Shortly after beginning this blog we celebrated your first birthday and I wrote you a letter to mark the occasion. I have done the same every year since that first birthday.
Life has been very different for our family in the last few months as Dad and I are now both working full time. Some things have had to change and, unfortunately, one of those things has been the amount of time I've spent writing here. Your birthday passed six weeks ago but I still want to write to you. One thing I'm really learning this year is that just because I can't do something perfectly doesn't mean that I shouldn't do it at all. Since it is New Year's Eve and you will turn NINE in 2013, I figured I'd better get to it.
You are eight.
I know hearing your age isn't nearly as jarring for you as it is for me. Still, eight is a pretty remarkable number, don't you think? At Christmas Eve dinner this year it occurred to me that it was the ninth year we'd celebrated Christmas with you and got all choked up because the time has gone so unbelievably fast.

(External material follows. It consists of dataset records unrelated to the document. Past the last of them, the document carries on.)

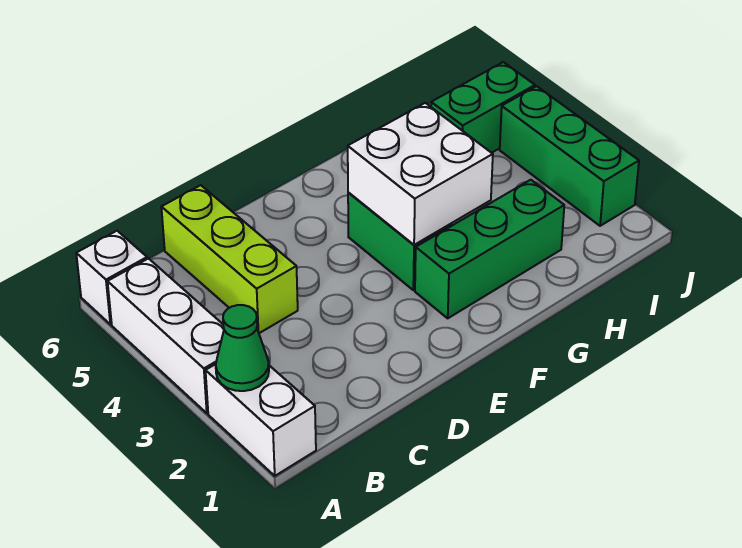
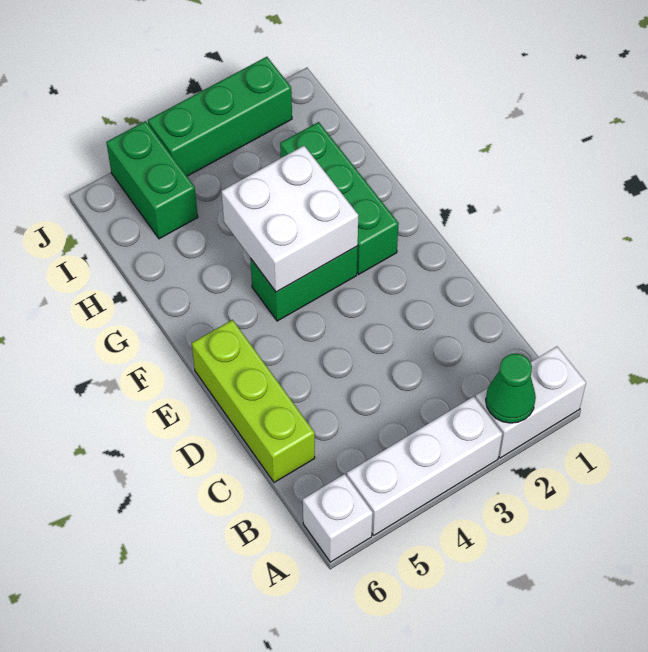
lime brick C4:C6 level 1 -> lime brick C6:E6 level 1

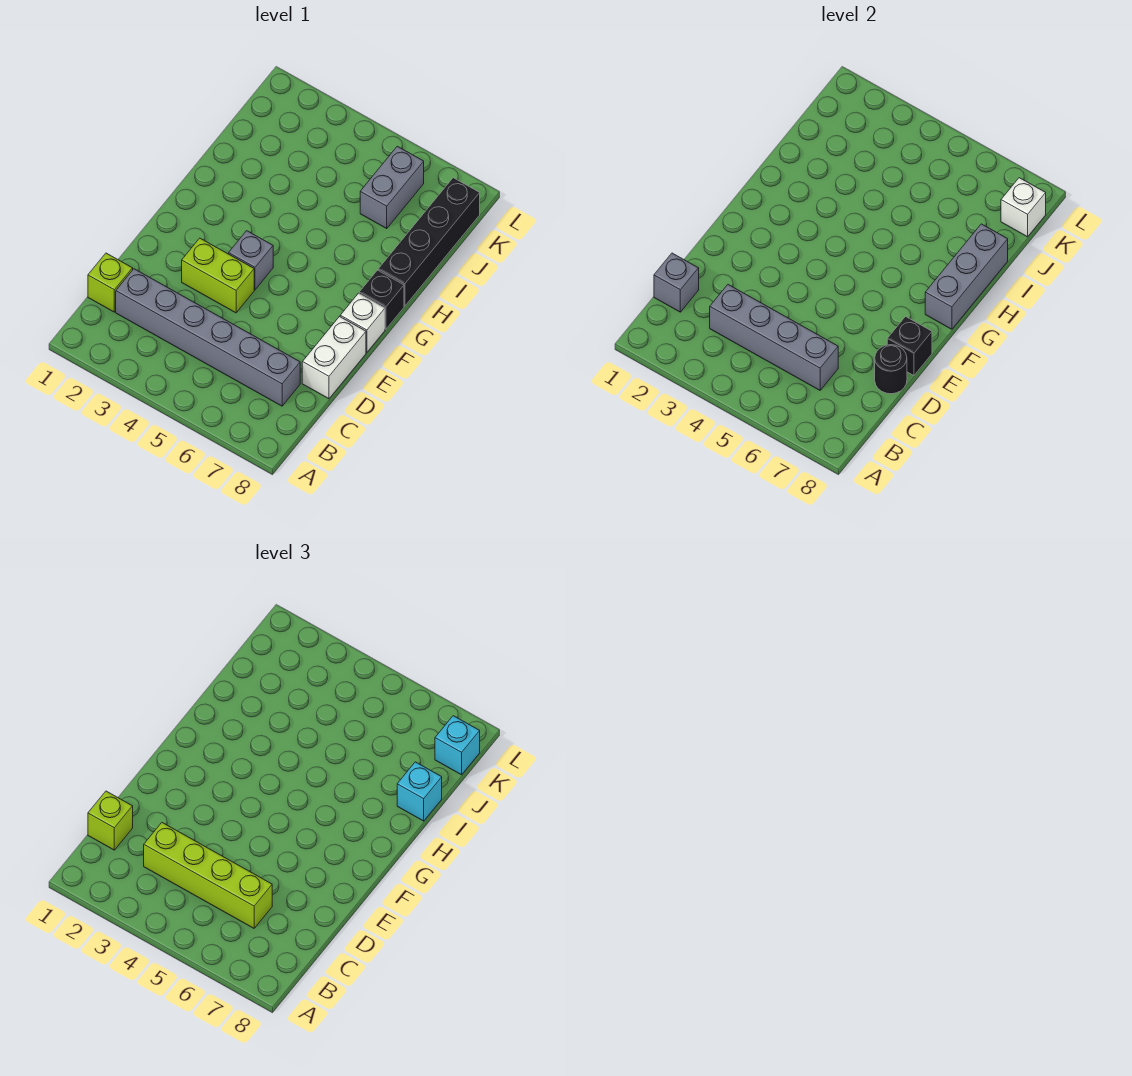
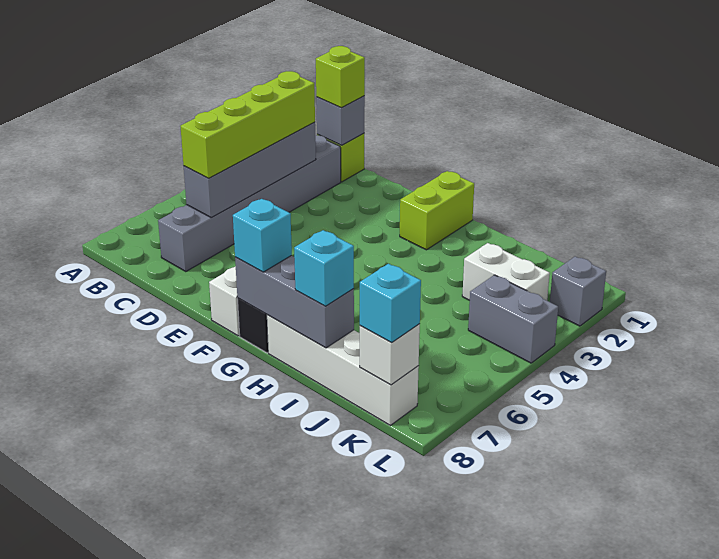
white brick D8:E8 level 1 -> white brick J3:K3 level 1
black round brick D8 level 2 -> none
lime brick E3:E4 level 1 -> lime brick G1:G2 level 1
black brick E8 level 2 -> none
grey brick F4 level 1 -> grey brick L2 level 1
none -> cyan brick G8 level 3
black brick H8:K8 level 1 -> white brick H8:K8 level 1
grey brick J6:K6 level 1 -> grey brick K4:L4 level 1

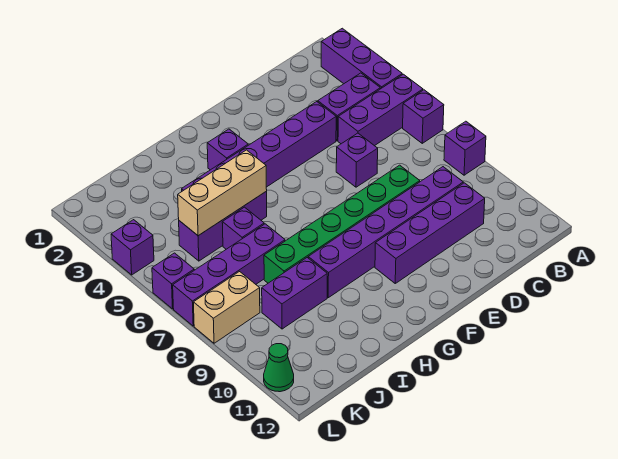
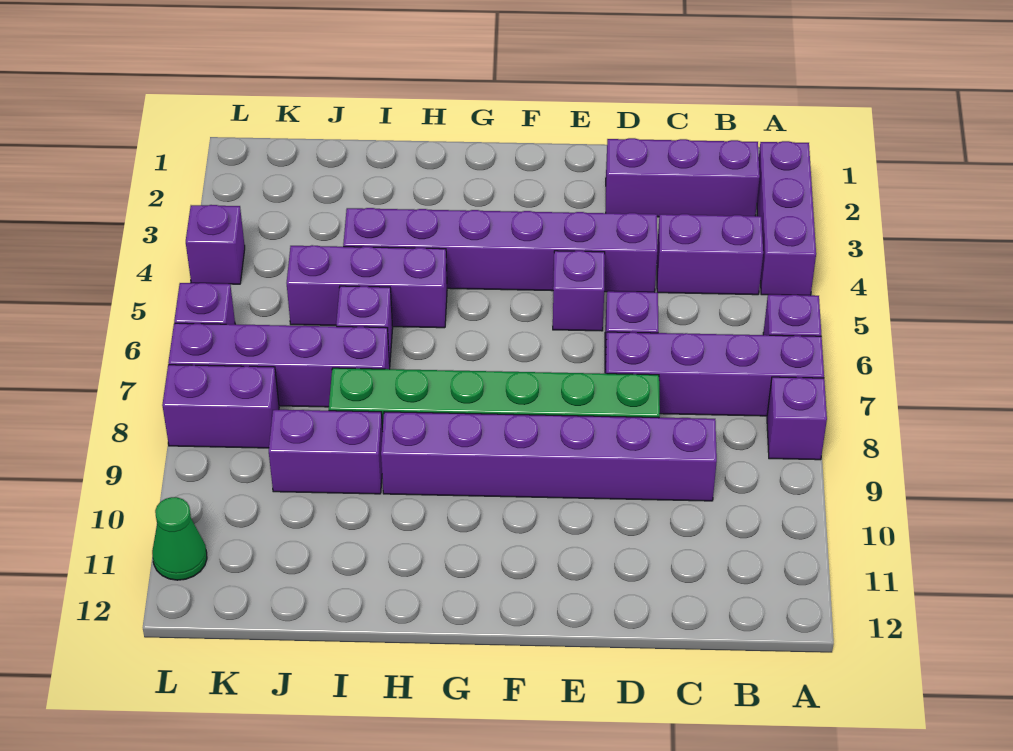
purple brick A5:C5 level 1 -> purple brick B2:D2 level 1
purple brick C10:F10 level 1 -> purple brick A7:D7 level 1
purple brick G3 level 1 -> purple brick E5 level 1
tan brick H5:J5 level 2 -> none
tan brick K8:L8 level 1 -> purple brick K8:L8 level 1

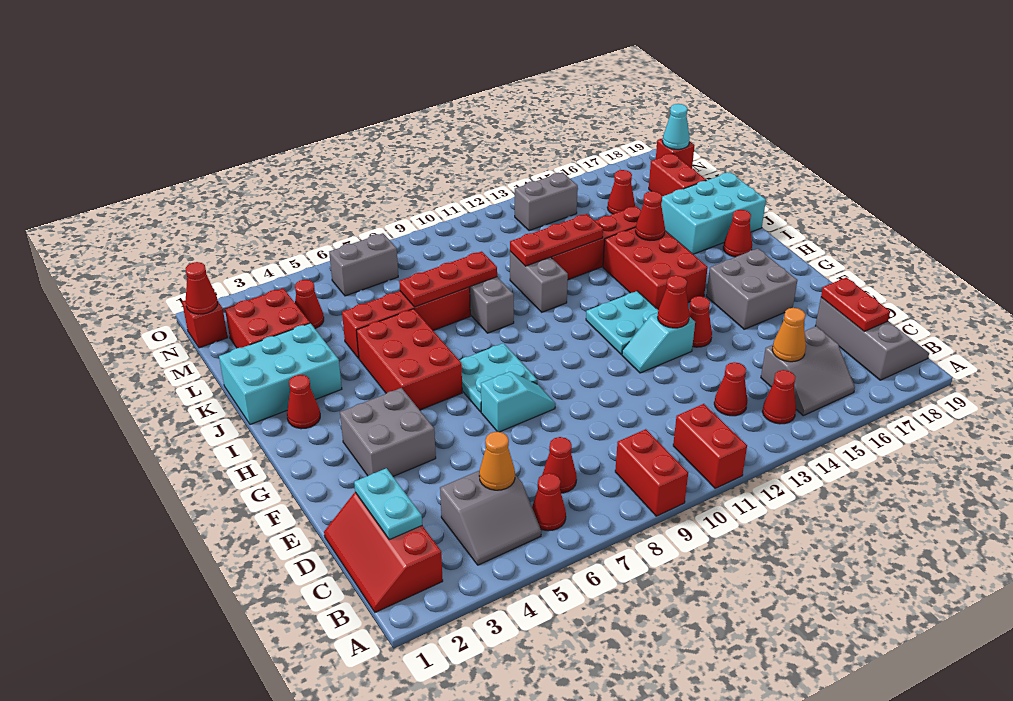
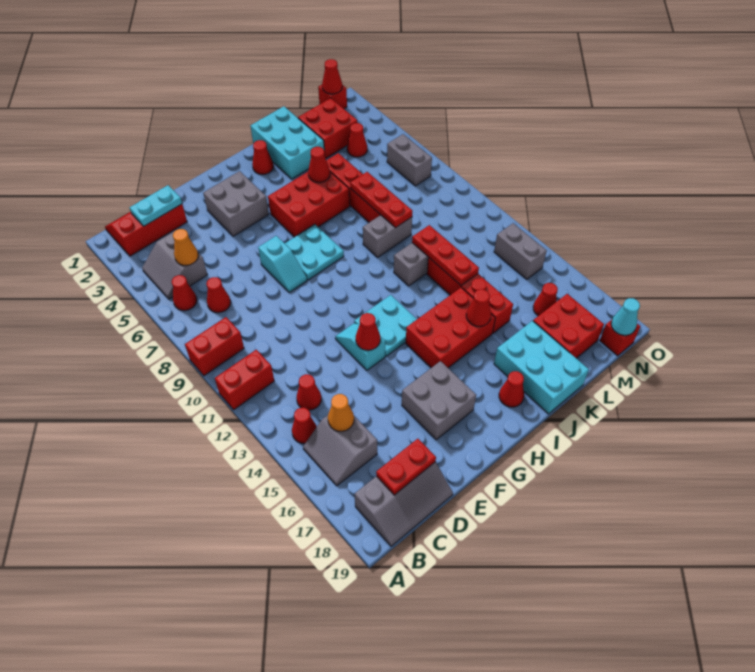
red cone F14 level 1 -> red cone J5 level 2
red brick L18:M18 level 1 -> red brick L17:M18 level 1

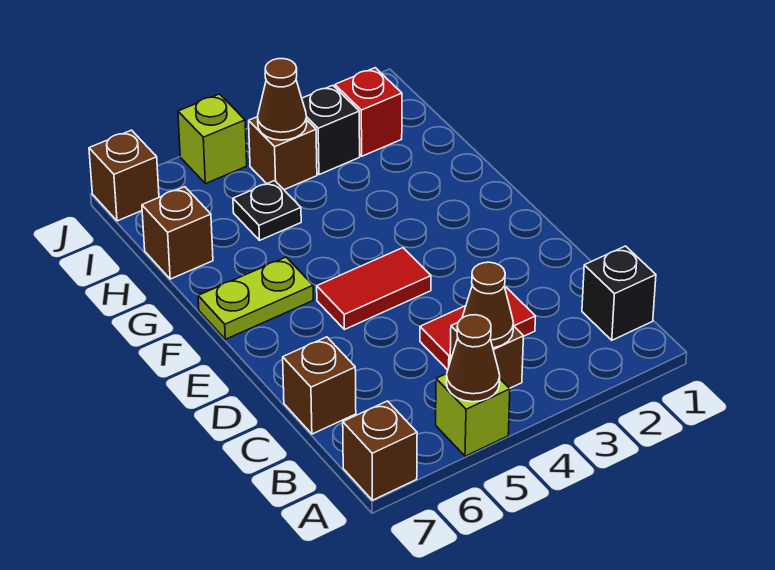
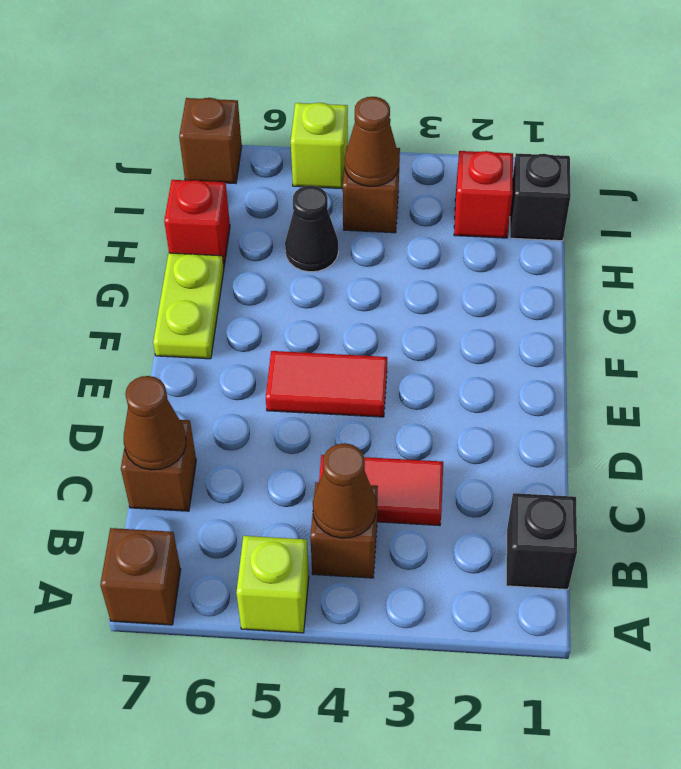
brown cone A5 level 2 -> brown cone C7 level 2
lime plate F6:F7 level 1 -> lime plate F7:G7 level 1
black plate H5 level 1 -> black cone H5 level 1
brown brick H7 level 1 -> red brick H7 level 1
black brick I3 level 1 -> black brick I1 level 1

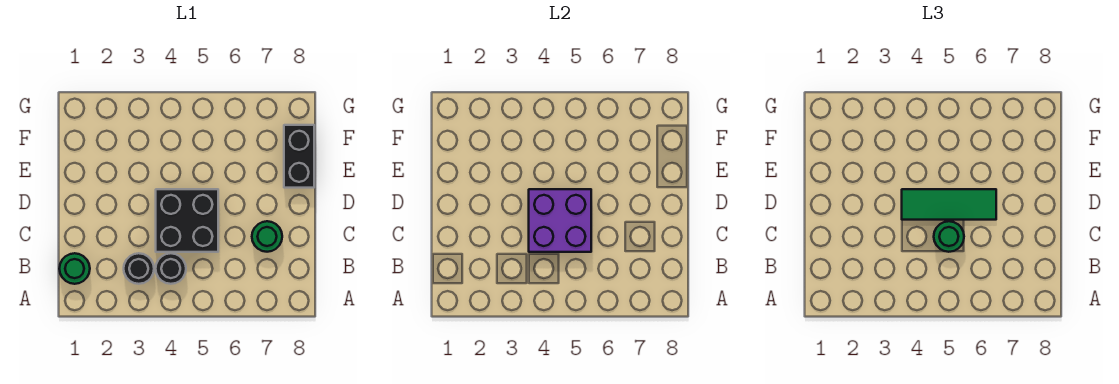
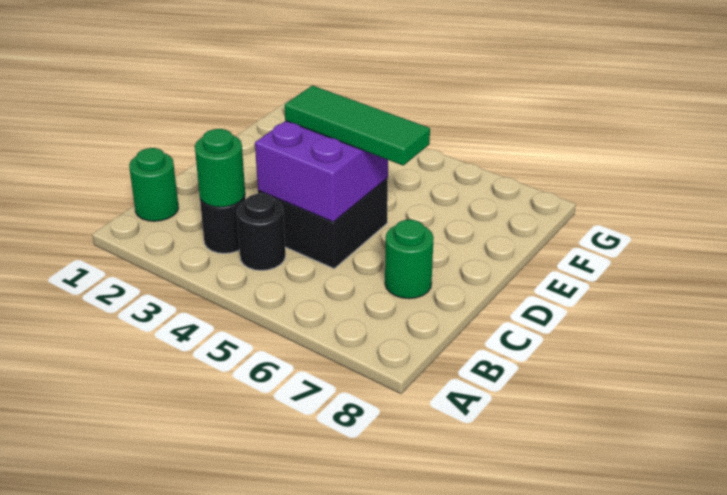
green round brick C5 level 3 -> green round brick B3 level 2
black brick E8:F8 level 1 -> none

You've had a bunch of new adventures this year - dancing in your first big recital, attending bowling and basketball camps, playing with the big kids (fifth graders!) in after school daycare, and trying tennis. Your world is getting bigger and bigger, as is your attitude. In many ways you've always seemed older than your age, but this year, especially in the last few months, it has become clear to me that you are on the verge of a whole bunch of big kid stuff. The questions you ask, the way you speak, the eye-rolling (already?), all of it gives glimpses into this new phase we seem to be entering.
When I was a summer camp counselor eight-year-olds were some of my favorite campers. Yes you have one toe in that big-kid world, but you still buy into a whole slew of wonderful, magical, little kid stuff too. You like to play pretend, be read to, and you were all in on the Santa Claus thing for another blissful Christmas. You aren't too embarrassed to be with your parents, and better yet, you still love spending time with your dad and me.
You have pushed your boundaries this year, at home and at school, and I don't think you have the fear of "getting in trouble" that I carried with me during my childhood. This is mostly a good thing, as you really aren't afraid to take your place in the world, though I occasionally wish you were just a little more concerned about following the rules. You are more likely to evaluate the rules and follow the ones you feel should apply to you...
Of course I'm really proud of so many of the things you've done. Back in the spring you worked really hard to write a story and make book as an end of the year gift to your first grade teacher. When she sent you a thank you she promised to come to a signing when you are a published author. You are developing your own tastes and interests, independent of things your father and I have tried to introduce you to and you love to read (especially graphic novels and mysteries), write, and cried your first happy tears when you received a desk for your birthday. You've also become a big music fan this year - Taylor Swift is your favorite - and you got a guitar for Christmas and can't wait to learn how to play and write your own songs.
There are moments when I look at you or listen to you and my breath is completely taken away. I cannot believe the little baby I spent all those winter mornings snuggling with and reading to has become this big, beautiful child. I continue to learn and grow as you learn and grow. Being your mother is the biggest challenge and honor of my life. I love you, Harper, and I can't wait to see what the next year will bring.